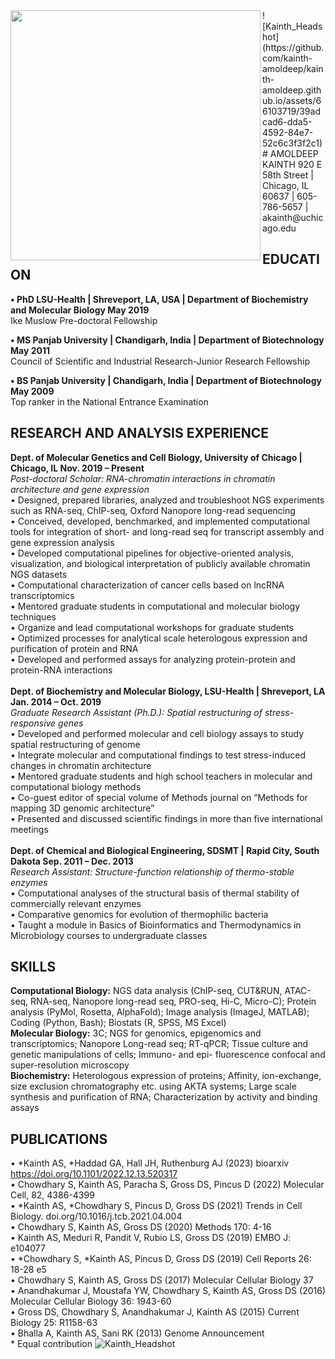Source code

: <img align="left" width="400" src="[https://github.com/kainth-amoldeep/kainth-amoldeep.github.io/assets/66103719/7582cb33-4735-45f9-9034-09a624cb1c91]">
![Kainth_Headshot](https://github.com/kainth-amoldeep/kainth-amoldeep.github.io/assets/66103719/39adcad6-dda5-4592-84e7-52c6c3f3f2c1)
# AMOLDEEP KAINTH
920 E 58th Street | Chicago, IL 60637 | 605-786-5657 | akainth@uchicago.edu

## EDUCATION

**• PhD	LSU-Health | Shreveport, LA, USA | Department of Biochemistry and Molecular Biology	May 2019**
	<br/> Ike Muslow Pre-doctoral Fellowship

**• MS	Panjab University | Chandigarh, India | Department of Biotechnology	May 2011**
	<br/> Council of Scientific and Industrial Research-Junior Research Fellowship

**• BS	Panjab University | Chandigarh, India | Department of Biotechnology	May 2009**
	<br/> Top ranker in the National Entrance Examination	

## RESEARCH AND ANALYSIS EXPERIENCE	

**Dept. of Molecular Genetics and Cell Biology, University of Chicago | Chicago, IL	Nov. 2019 – Present**
<br/> *Post-doctoral Scholar: RNA-chromatin interactions in chromatin architecture and gene expression*
<br/> •	Designed, prepared libraries, analyzed and troubleshoot NGS experiments such as RNA-seq, ChIP-seq, Oxford Nanopore long-read sequencing
<br/> •	Conceived, developed, benchmarked, and implemented computational tools for integration of short- and long-read seq for transcript assembly and gene expression analysis
<br/> •	Developed computational pipelines for objective-oriented analysis, visualization, and biological interpretation of publicly available chromatin NGS datasets
<br/> •	Computational characterization of cancer cells based on lncRNA transcriptomics
<br/> •	Mentored graduate students in computational and molecular biology techniques
<br/> •	Organize and lead computational workshops for graduate students
<br/> •	Optimized processes for analytical scale heterologous expression and purification of protein and RNA
<br/> •	Developed and performed assays for analyzing protein-protein and protein-RNA interactions
<br/>
<br/>**Dept. of Biochemistry and Molecular Biology, LSU-Health | Shreveport, LA	Jan. 2014 – Oct. 2019**
<br/> *Graduate Research Assistant (Ph.D.): Spatial restructuring of stress-responsive genes*
<br/> •	Developed and performed molecular and cell biology assays to study spatial restructuring of genome
<br/> •	Integrate molecular and computational findings to test stress-induced changes in chromatin architecture
<br/> •	Mentored graduate students and high school teachers in molecular and computational biology methods
<br/> •	Co-guest editor of special volume of Methods journal on “Methods for mapping 3D genomic architecture”
<br/> •	Presented and discussed scientific findings in more than five international meetings
<br/>
<br/>**Dept. of Chemical and Biological Engineering, SDSMT | Rapid City, South Dakota	Sep. 2011 – Dec. 2013**
<br/> *Research Assistant: Structure-function relationship of thermo-stable enzymes*  
 • Computational analyses of the structural basis of thermal stability of commercially relevant enzymes
<br/> •	Comparative genomics for evolution of thermophilic bacteria
<br/> •	Taught a module in Basics of Bioinformatics and Thermodynamics in Microbiology courses to undergraduate classes
<br/>
## SKILLS

**Computational Biology:** NGS data analysis (ChIP-seq, CUT&RUN, ATAC-seq, RNA-seq, Nanopore long-read seq, PRO-seq, Hi-C, Micro-C); Protein analysis (PyMol, Rosetta, AlphaFold); Image analysis (ImageJ, MATLAB); Coding (Python, Bash); Biostats (R, SPSS, MS Excel)
<br/> **Molecular Biology:** 3C; NGS for genomics, epigenomics and transcriptomics; Nanopore Long-read seq; RT-qPCR; Tissue culture and genetic manipulations of cells; Immuno- and epi- fluorescence confocal and super-resolution microscopy
<br/> **Biochemistry:** Heterologous expression of proteins; Affinity, ion-exchange, size exclusion chromatography etc. using AKTA systems; Large scale synthesis and purification of RNA; Characterization by activity and binding assays
<br/>
## PUBLICATIONS

 • *Kainth AS, *Haddad GA, Hall JH, Ruthenburg AJ (2023) bioarxiv https://doi.org/10.1101/2022.12.13.520317
<br/> •	Chowdhary S, Kainth AS, Paracha S, Gross DS, Pincus D (2022) Molecular Cell, 82, 4386-4399
<br/> •	*Kainth AS, *Chowdhary S, Pincus D, Gross DS (2021) Trends in Cell Biology. doi.org/10.1016/j.tcb.2021.04.004
<br/> •	Chowdhary S, Kainth AS, Gross DS (2020) Methods 170: 4-16
<br/> •	Kainth AS, Meduri R, Pandit V, Rubio LS, Gross DS (2019) EMBO J: e104077
<br/> •	*Chowdhary S, *Kainth AS, Pincus D, Gross DS (2019) Cell Reports 26: 18-28 e5
<br/> •	Chowdhary S, Kainth AS, Gross DS (2017) Molecular Cellular Biology 37
<br/> •	Anandhakumar J, Moustafa YW, Chowdhary S, Kainth AS, Gross DS (2016) Molecular Cellular Biology 36: 1943-60
<br/> •	Gross DS, Chowdhary S, Anandhakumar J, Kainth AS (2015) Current Biology 25: R1158-63
<br/> •	Bhalla A, Kainth AS, Sani RK (2013) Genome Announcement 
<br/> * Equal contribution
![Kainth_Headshot](https://github.com/kainth-amoldeep/kainth-amoldeep.github.io/assets/66103719/39adcad6-dda5-4592-84e7-52c6c3f3f2c1)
━━━━
_Problem to work on_. Search the data above for "Department" and copy every line where it turns up.

_Written response_.
**• PhD	LSU-Health | Shreveport, LA, USA | Department of Biochemistry and Molecular Biology	May 2019**
**• MS	Panjab University | Chandigarh, India | Department of Biotechnology	May 2011**
**• BS	Panjab University | Chandigarh, India | Department of Biotechnology	May 2009**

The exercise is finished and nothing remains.